OBJECTIVE 1
Using the RFC 1143 excerpt, explain in one to three sentences why this RFC amplifies, supplements, and extends the option negotiation rules of RFC 854.
OBJECTIVE 2
Please tally the lines of the listing that contain the string "breathe", treating case as significant. Reply with the number only.

Difference between revisions of "RFC1143"

Network Working Group D. Bernstein Request for Comments: 1143 NYU

                                                       February 1990

     The Q Method of Implementing TELNET Option Negotiation

Status of This Memo

This is RFC discusses an implementation approach to option negotiation in the Telnet protocol (RFC 854). It does not propose any changes to the TELNET protocol. Rather, it discusses the implementation of the protocol of one feature, only. This is not a protocol specification. This is an experimental method of implementing a protocol. This memo is not a recommendation of the Telnet Working Group of the Internet Engineering Task Force (IETF). This RFC is Copyright 1990, Daniel J. Bernstein. However, distribution of this memo in original form is unlimited.

Introduction

This RFC amplifies, supplements, and extends the RFC 854 [7] option negotiation rules and guidelines, which are insufficient to prevent all option negotiation loops. This RFC also presents an example of correct implementation.

DISCUSSION:

The two items in this RFC of the most interest to implementors are 1. the examples of option negotiation loops given below; and 2. the example of a TELNET state machine preventing loops.

  1. Implementors of TELNET should read the examples of option
     negotiation loops and beware that preventing such loops is a
     nontrivial task.

  2. Section 7 of this RFC shows by example a working method
     of avoiding loops.  It prescribes the state information that
     you must keep about each side of each option; it shows what
     to do in each state when you receive WILL/WONT/DO/DONT from
     the network, and when the user or process requests that an
     option be enabled or disabled.  An implementor who uses the
     procedures given in that example need not worry about
     compliance with this RFC or with a large chunk of RFC 854.

In short, all implementors should be familiar with TELNET loops, and some implementors may wish to use the pre-written example here in

writing a new TELNET implementation.

NOTE: Reading This Document

  A TELNET implementation is not compliant with this RFC if it fails
  to satisfy all rules marked MUST.  It is compliant if it satisfies
  all rules marked MUST.  If it is compliant, it is unconditionally
  compliant if it also satisfies all rules marked SHOULD and
  conditionally compliant otherwise.  Rules marked MAY are optional.

(Stored data)
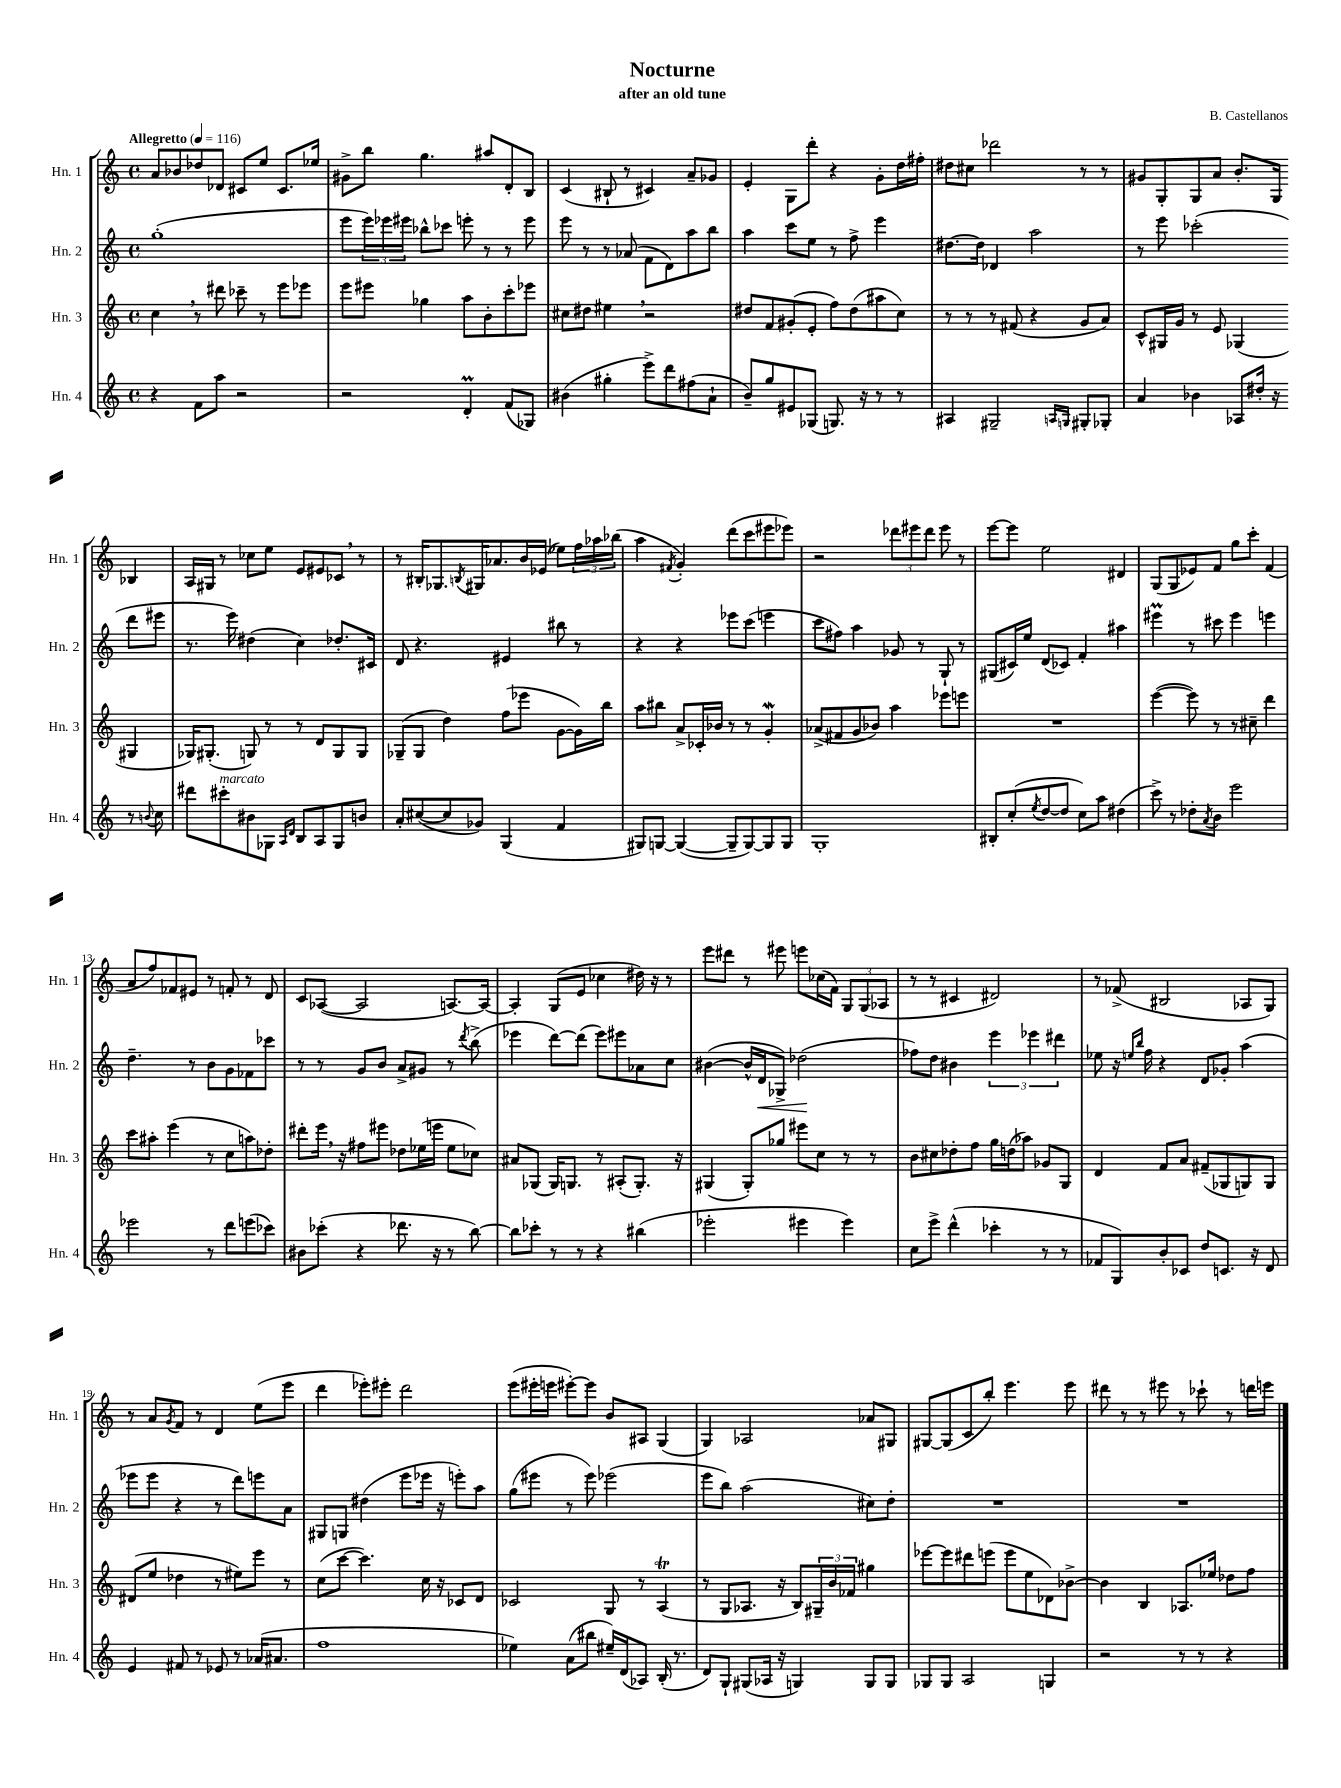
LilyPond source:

\header { title = "Nocturne" composer = "B. Castellanos" subtitle = "after an old tune" }
<<
\new StaffGroup <<
\new Staff = "s0" \with { instrumentName = "Hn. 1" shortInstrumentName = "Hn. 1" } {
    \clef treble \key c \major \defaultTimeSignature \time 4/4 \tempo "Allegretto" 4 = 116
    a'8 bes'8 des''8 des'8 cis'8 e''8 cis'8. ees''16 |
    gis'8-> b''8 g''4. ais''8 d'8-. b8 |
    c'4( bis8-! r8 cis'4) a'8-- ges'8 |
    e'4-. g8 d'''8-. r4 g'8-. d''16 fis''16-. |
    dis''8 cis''8 des'''2 r8 r8 |
    gis'8 g8-. g8 a'8 b'8.-. g16 bes4 |
    a16 gis16 r8 ces''8 e''8 e'8 eis'8 ces'8 \breathe r8 |
    r8 bis16-. ges8. \acciaccatura { b8 } gis16 aes'8. b'16 ees'16( ees''8) \tuplet 3/2 { f''16 aes''16 bes''16( } |
    a''4 \acciaccatura { fis'8 } g'4-.) d'''8( c'''8 eis'''8 ees'''8) |
    r2 \tuplet 3/2 { des'''8 eis'''8 des'''8 } eis'''8 r8 |
    e'''8~ e'''8 e''2 dis'4 |
    g8( g8 ees'8) f'8 g''8 c'''8-. f'4( |
    a'8 f''8) fes'8 eis'8 r8 f'8-. r8 d'8 |
    c'8 aes8~( aes2 a8.~) a16~ |
    a4-. g8( e'8 ces''4 dis''16) r16 r8 |
    e'''8 dis'''8 r8 eis'''8 e'''8 ces''16( f'16) \tuplet 3/2 { g8 g8( aes8 } |
    r8 r8 cis'4 dis'2) |
    r8 fes'8->( bis2 aes8 g8) |
    r8 a'8 \acciaccatura { g'8 } f'8 r8 d'4 e''8( e'''8 |
    d'''4 ees'''8-.) eis'''8-. d'''2 |
    e'''8( eis'''16-. e'''16 eis'''8~-.) eis'''8 b'8 ais8 g4( |
    g4) aes2 aes'8 gis8 |
    gis8~ gis8( c'8 b''8-.) e'''4. e'''8 |
    dis'''8 r8 r8 eis'''8 r8 ces'''8-! r8 d'''16 e'''16 \bar "|." |
}
\new Staff = "s1" \with { instrumentName = "Hn. 2" shortInstrumentName = "Hn. 2" } {
    \clef treble \key c \major \defaultTimeSignature \time 4/4
    g''1-.( |
    e'''8 \tuplet 3/2 { e'''16) ees'''16 eis'''16 } bes''8-^ ces'''8 e'''8-. r8 r8 e'''8 |
    e'''8 r8 r8 aes'8( f'8 d'8) a''8 b''8 |
    a''4 c'''8 e''8 r8 f''8-> e'''4 |
    dis''8.~ dis''16 des'4 a''2 |
    r8 e'''8 ces'''2-.( d'''8 eis'''8 |
    r8. e'''16) dis''4( c''4) des''8.-. cis'16 |
    d'8 r4. eis'4 bis''8 r8 |
    r4 r4 ees'''8 c'''8( e'''4 |
    c'''8 fis''8) a''4 ges'8 r8 g8-! r8 |
    gis8( cis'16) e''16 d'8( ces'8) f'4-. ais''4 |
    eis'''4\prall r8 cis'''8 eis'''4 e'''4 |
    d''4.-- r8 b'8 g'8 fes'8 ces'''8 |
    r8 r8 g'8 b'8 a'8-> gis'8 r8 \acciaccatura { d'''8 } b''8->( |
    ees'''4 d'''8~) d'''8( ees'''8) eis'''8 aes'8 c''8 |
    bis'4~( bis'16-^ d'16\< ges8->) des''2\!( |
    fes''8) d''8 bis'4 \tuplet 3/2 { e'''4 ees'''4 dis'''4 } |
    ees''8 r16 \grace { e''16 b''16 } f''16 r4 d'8 ges'8-. a''4( |
    ees'''8 ees'''8 r4 r8 d'''8) e'''8 a'8 |
    gis8 g8 dis''4( e'''8 ees'''16 r16 e'''8-.) a''8 |
    g''8( eis'''8 r8 eis'''8) ees'''2( |
    e'''8 b''8) a''2( cis''8) d''8-. |
    R1 |
    R1 \bar "|." |
}
\new Staff = "s2" \with { instrumentName = "Hn. 3" shortInstrumentName = "Hn. 3" } {
    \clef treble \key c \major \defaultTimeSignature \time 4/4
    c''4 \breathe r8 dis'''8 ces'''8-- r8 e'''8 ees'''8 |
    e'''8 eis'''8 ges''4 a''8 b'8-. c'''8-. ees'''8 |
    cis''8 dis''8 eis''4 \breathe r2 |
    dis''8 f'8 gis'8-.( e'8-. f''8) dis''8( ais''8 c''8) |
    r8 r8 r8 fis'8( r4 g'8 a'8) |
    c'8-^ gis16 g'16 r8 e'8 ges4( gis4 |
    ges16) gis8.-.( g8) r8 r8 d'8 g8 g8 |
    ges8--( ges8 d''4) f''8( ees'''8 g'8~ g'16) b''16 |
    a''8 bis''8 a'8-> ces'16-. bes'16 r8 r8 g'4-.\mordent |
    aes'8->( fis'8 g'8 bes'8) a''4 ees'''8 e'''8 |
    R1 |
    e'''4~( e'''8) r8 r8 cis''8-- d'''4 |
    c'''8 ais''8-. e'''4( r8 c''8 a''8) des''8-. |
    dis'''8-. e'''16 \breathe r16 fis''8 eis'''8 des''8 ees''16( e'''16 ees''8 ces''8) |
    ais'8 ges8( ges16) g8. r8 ais8-.( g8.-.) r16 |
    gis4( gis8-.) ges''8 eis'''8 c''8 r8 r8 |
    b'8 cis''8 des''8-. f''8 g''16 d''16( aes''8) ges'8 g8 |
    d'4 f'8 a'8 fis'8--( ges8 g8) g8 |
    dis'8( e''8 des''4 r8 eis''8) e'''8 r8 |
    c''8( c'''8~ c'''4.) c''16 r16 ces'8 d'8 |
    ces'2 g8 r8 a4\trill( |
    r8 g8 aes8. r16 b8) \tuplet 3/2 { gis16-- b'16 fes'16 } gis''4 |
    ees'''8~ ees'''8 dis'''8 e'''8( e'''8 e''8 des'8) bes'8~-> |
    bes'4 b4 aes8. ees''16 des''8 f''8 \bar "|." |
}
\new Staff = "s3" \with { instrumentName = "Hn. 4" shortInstrumentName = "Hn. 4" } {
    \clef treble \key c \major \defaultTimeSignature \time 4/4
    r4 f'8 a''8 r2 |
    r2 d'4-.\prall f'8( ges8) |
    bis'4( gis''4-. e'''8->) d'''8 fis''8( a'8-! |
    b'8--) g''8 eis'8 ges8( g8.) r16 r8 r8 |
    ais4 gis2-- \grace { a16 g16 } gis8-. ges8-. |
    a'4 bes'4 aes8 dis''16-. r16 r8 \appoggiatura { b'8 } c''8 |
    dis'''8 cis'''8-.^\markup { \italic "marcato" } bis'8 ges8 \grace { a16 d'16 } b8 a8 ges8 b'8 |
    a'8-. cis''8~( cis''8 ges'8) g4( f'4 |
    gis8) g8~ g4~( g8-- g8~) g8 g8 |
    g1-. |
    bis8-. c''8-.( \acciaccatura { e''8 } d''8~ d''8 c''8) a''8 dis''4( |
    c'''8->) r8 des''8-. \acciaccatura { a'8 } b'8 e'''2 |
    ees'''2 r8 d'''8 e'''8( ces'''8) |
    bis'8 ces'''8-.( r4 des'''8. r16 r8 b''8~) |
    b''8 ces'''8-. r8 r8 r4 bis''4( |
    ees'''2-. eis'''4 eis'''4) |
    c''8 e'''8-> d'''4-^( ces'''4-. r8 r8 |
    fes'8 g8) b'8-. ces'8 d''8 c'8. r16 d'8 |
    e'4 fis'8 r8 ees'8 r8 aes'16( ais'8. |
    f''1 |
    ees''4) a'8( bis''8 eis''16--) d'16( aes8) b16-.( r8. |
    d'8) g8-! gis8( aes16 r16 g4) g8 g8 |
    ges8 ges8 a2 g4 |
    r2 r8 r8 r4 \bar "|." |
}
>>
>>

FULL RESPONSE 1
The RFC 854 option negotiation rules and guidelines are insufficient to prevent all option negotiation loops. This RFC therefore amplifies, supplements, and extends them.

FULL RESPONSE 2
4